Day 115 (Iran): Tehran

Another short day: I met Jan and Alex - it has been a while since we’ve been in touch. Well, we’ve been sending 19 emails back and forth to be exact. Gmail let’s you know as much. This is one of those stories. Antoinette, who spent some time at my place during her Europe bike ride last summer, at one point sends me an email saying that a couple who have spent time at her place are on their way around the globe by camper van. Sounds like a fantastic journey.

The two of them and I have been in touch for a while over email, but have so far been unable to meet up. Now, this is finally the day this was to happen.

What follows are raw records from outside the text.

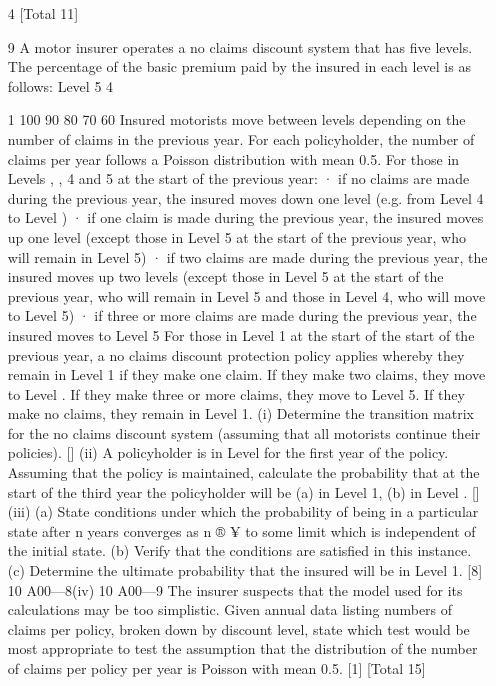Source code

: \documentclass[a4paper,1pt]{article}
\begin{document}
\begin{enumerate}
\item
[4]
[Total 11]

9
A motor insurer operates a no claims discount system that has five levels. The
percentage of the basic premium paid by the insured in each level is as follows:
Level %
5
4


1 100
90
80
70
60
Insured motorists move between levels depending on the number of claims in the
previous year. For each policyholder, the number of claims per year follows a
Poisson distribution with mean 0.5.
For those in Levels , , 4 and 5 at the start of the previous year:
· if no claims are made during the previous year, the insured moves down one
level (e.g. from Level 4 to Level )
· if one claim is made during the previous year, the insured moves up one level
(except those in Level 5 at the start of the previous year, who will remain in
Level 5)
· if two claims are made during the previous year, the insured moves up two
levels (except those in Level 5 at the start of the previous year, who will
remain in Level 5 and those in Level 4, who will move to Level 5)
· if three or more claims are made during the previous year, the insured moves
to Level 5
For those in Level 1 at the start of the start of the previous year, a no claims discount
protection policy applies whereby they remain in Level 1 if they make one claim. If
they make two claims, they move to Level . If they make three or more claims, they
move to Level 5. If they make no claims, they remain in Level 1.
(i) Determine the transition matrix for the no claims discount system (assuming
that all motorists continue their policies).
[]
(ii) A policyholder is in Level  for the first year of the policy. Assuming that the
policy is maintained, calculate the probability that at the start of the third year
the policyholder will be (a) in Level 1, (b) in Level .
[]
(iii) (a)
State conditions under which the probability of being in a particular
state after n years converges as n ® ¥ to some limit which is
independent of the initial state.
(b)
Verify that the conditions are satisfied in this instance.
(c)
Determine the ultimate probability that the insured will be in Level 1.
[8]
10 A00—8(iv)
10 A00—9
The insurer suspects that the model used for its calculations may be too
simplistic. Given annual data listing numbers of claims per policy, broken
down by discount level, state which test would be most appropriate to test the
assumption that the distribution of the number of claims per policy per year is
Poisson with mean 0.5.
[1]
[Total 15]












\end{enumerate}
\end{document}
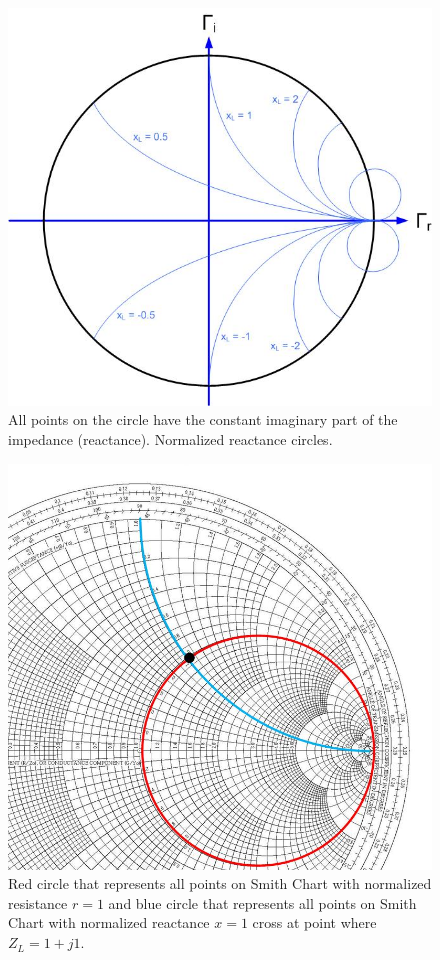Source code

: \documentclass{ximera}
\begin{document}
\begin{figure}[htbp]
\begin{center}
\includegraphics[scale=0.3]{../jpg/smithchartimaginary.jpg}
\end{center}
\caption{All points on the circle have the constant imaginary part of the impedance (reactance). Normalized reactance circles.}
\label{screactance}
\end{figure}



\begin{figure}[htbp]
\begin{center}
\includegraphics[scale=0.3]{../jpg/FindingImpedanceonSC.jpg}
\end{center}
\caption{Red circle that represents all points on Smith Chart with normalized resistance $r=1$ and blue circle that represents all points on Smith Chart with  normalized reactance $x=1$ cross at point where $Z_L=1+j 1$.}
\label{scimpedance}
\end{figure}
\end{document}
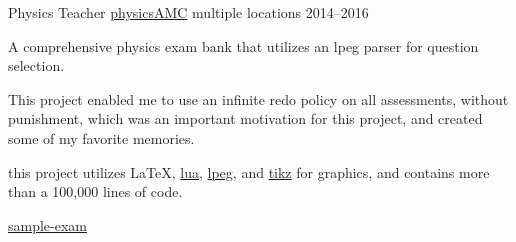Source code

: \begin{cventries}


  \cventry
    {Physics Teacher} %
    {\href{https://github.com/jphafner/physicsAMC}{physicsAMC}}{}
    {multiple locations} {2014--2016}
    {
    \begin{cvitems}
        \item {A comprehensive physics exam bank that utilizes an lpeg parser for question selection.}
        \item {This project enabled me to use an infinite redo policy on all assessments, without punishment, which was an important motivation for this project, and created some of my favorite memories.}
        \item {this project utilizes \LaTeX, \href{lua.org}{lua}, \href{http://www.inf.puc-rio.br/~roberto/lpeg/}{lpeg}, and \href{http://www.texample.net/tikz/}{tikz} for graphics, and contains more than a 100,000 lines of code.}
        \item { \href{https://github.com/jphafner/physicsAMC/blob/mc-project/kinematics-exam/sample-exam.pdf}{sample-exam}}
    \end{cvitems}
    }
\end{cventries}

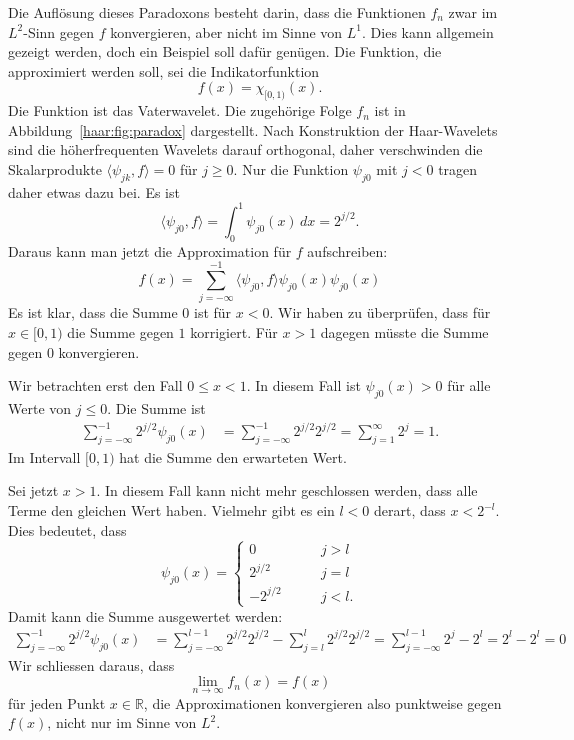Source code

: Die Auflösung dieses Paradoxons besteht darin, dass die Funktionen
$f_n$ zwar im $L^2$-Sinn gegen $f$ konvergieren, aber nicht im Sinne von $L^1$.
Dies kann allgemein gezeigt werden, doch ein Beispiel soll dafür genügen.
Die Funktion, die approximiert werden soll, sei die Indikatorfunktion
\[
f(x) = \chi_{[0,1)}(x).
\]
Die Funktion ist das Vaterwavelet.
Die zugehörige Folge $f_n$ ist in Abbildung~\ref{haar:fig:paradox}
dargestellt.
Nach Konstruktion der Haar-Wavelets sind die höherfrequenten Wavelets
darauf orthogonal, daher verschwinden die Skalarprodukte
$\langle \psi_{jk},f\rangle=0$ für $j\ge 0$.
Nur die Funktion $\psi_{j0}$ mit $j<0$ tragen daher etwas dazu bei.
Es ist
\[
\langle \psi_{j0},f\rangle
=
\int_0^1 \psi_{j0}(x)\,dx
=
2^{j/2}.
\]
Daraus kann man jetzt die Approximation für $f$ aufschreiben:
\[
f(x)
=
\sum_{j=-\infty}^{-1} \langle \psi_{j0},f\rangle \psi_{j0}(x)
\psi_{j0}(x)
\]
Es ist klar, dass die Summe $0$ ist für $x<0$.
Wir haben zu überprüfen, dass für $x\in[0,1)$ die Summe gegen $1$ 
korrigiert. 
Für $x>1$ dagegen müsste die Summe gegen $0$ konvergieren.

Wir betrachten erst den Fall $0\le x < 1$.
In diesem Fall ist $\psi_{j0}(x)>0$ für alle Werte von $j\le 0$.
Die Summe ist
\begin{align*}
\sum_{j=-\infty}^{-1} 2^{j/2} \psi_{j0}(x)
&=
\sum_{j=-\infty}^{-1} 2^{j/2} 2^{j/2}
=
\sum_{j=1}^\infty 2^j = 1.
\end{align*}
Im Intervall $[0,1)$ hat die Summe den erwarteten Wert.

Sei jetzt $x>1$.
In diesem Fall kann nicht mehr geschlossen werden, dass alle Terme den
gleichen Wert haben.
Vielmehr gibt es ein $l<0$ derart, dass $x < 2^{-l}$.
Dies bedeutet, dass
\[
\psi_{j0}(x)
=
\begin{cases}
0&\qquad j>l\\
2^{j/2}&\qquad j = l
\\
-2^{j/2}&\qquad j < l.
\end{cases}
\]
Damit kann die Summe ausgewertet werden:
\begin{align*}
\sum_{j=-\infty}^{-1} 2^{j/2} \psi_{j0}(x)
&=
\sum_{j=-\infty}^{l-1} 2^{j/2} 2^{j/2}
-
\sum_{j=l}^{l} 2^{j/2} 2^{j/2}
=
\sum_{j=-\infty}^{l-1} 2^j
-
2^l
=
2^l
-
2^l
=
0
\end{align*}
Wir schliessen daraus, dass 
\[
\lim_{n\to\infty} f_n(x) = f(x)
\]
für jeden Punkt $x\in\mathbb R$, die Approximationen konvergieren also
punktweise gegen $f(x)$, nicht nur im Sinne von $L^2$.

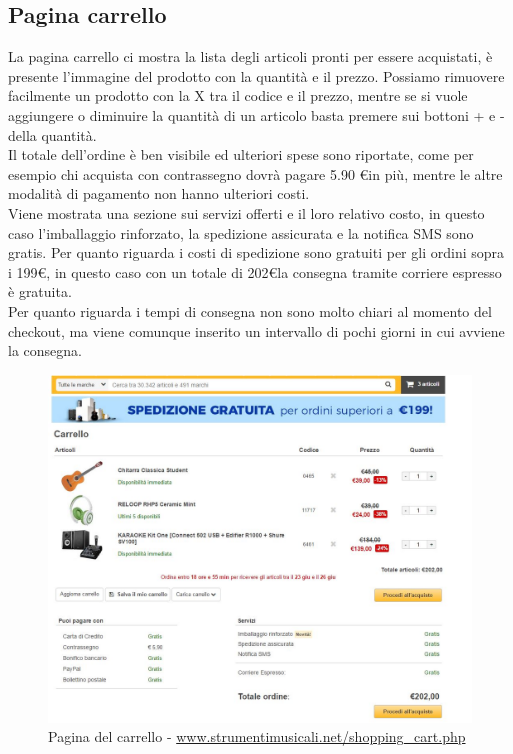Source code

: \documentclass[12pt]{article}
\begin{document}
	\subsection{Pagina carrello}
	\vspace{0.4cm}
	La pagina carrello ci mostra la lista degli articoli pronti per essere acquistati, è presente l'immagine del prodotto con la quantità e il prezzo. Possiamo rimuovere facilmente un prodotto con la X tra il codice e il prezzo, mentre se si vuole aggiungere o diminuire la quantità di un articolo basta premere sui bottoni + e - della quantità.
	\\ Il totale dell'ordine è ben visibile ed ulteriori spese sono riportate, come per esempio chi acquista con contrassegno dovrà pagare 5.90 \euro in più, mentre le altre modalità di pagamento non hanno ulteriori costi. \\Viene mostrata una sezione sui servizi offerti e il loro relativo costo, in questo caso l'imballaggio rinforzato, la spedizione assicurata e la notifica SMS sono gratis. Per quanto riguarda i costi di spedizione sono gratuiti per gli ordini sopra i 199\euro, in questo caso con un totale di 202\euro la consegna tramite corriere espresso è gratuita. 
	\\ Per quanto riguarda i tempi di consegna non sono molto chiari al momento del checkout, ma viene comunque inserito un intervallo di pochi giorni in cui avviene la consegna.
	\begin{figure}
		\centering	
		\includegraphics[width=180mm]{images/carrello.png}
		\caption{Pagina del carrello -  \url{www.strumentimusicali.net/shopping_cart.php}}
	\end{figure}
	\newpage
\end{document}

I meet them in the center of Tehran, but because Alex isn’t feeling well we resolve to meet again in a couple of days. It was good fun at any rate …

My search for Loctite has been unsuccessful … it doesn’t seem like it is something that anyone really knows. I talked to an engineer and he doesn’t know the stuff. I am sure that most cars contain Loctite in some way, shape or form, but that didn’t ring a bell either. I need it for holding a nut in place that keeps shaking loose and the search for nylock nuts (a special kind of nut preventing slippage of nuts from screws) proved equally fruitless. Oh well, there are other ways and means to fix the screw into place. The glue that people wanted to sell me instead isn’t one of them.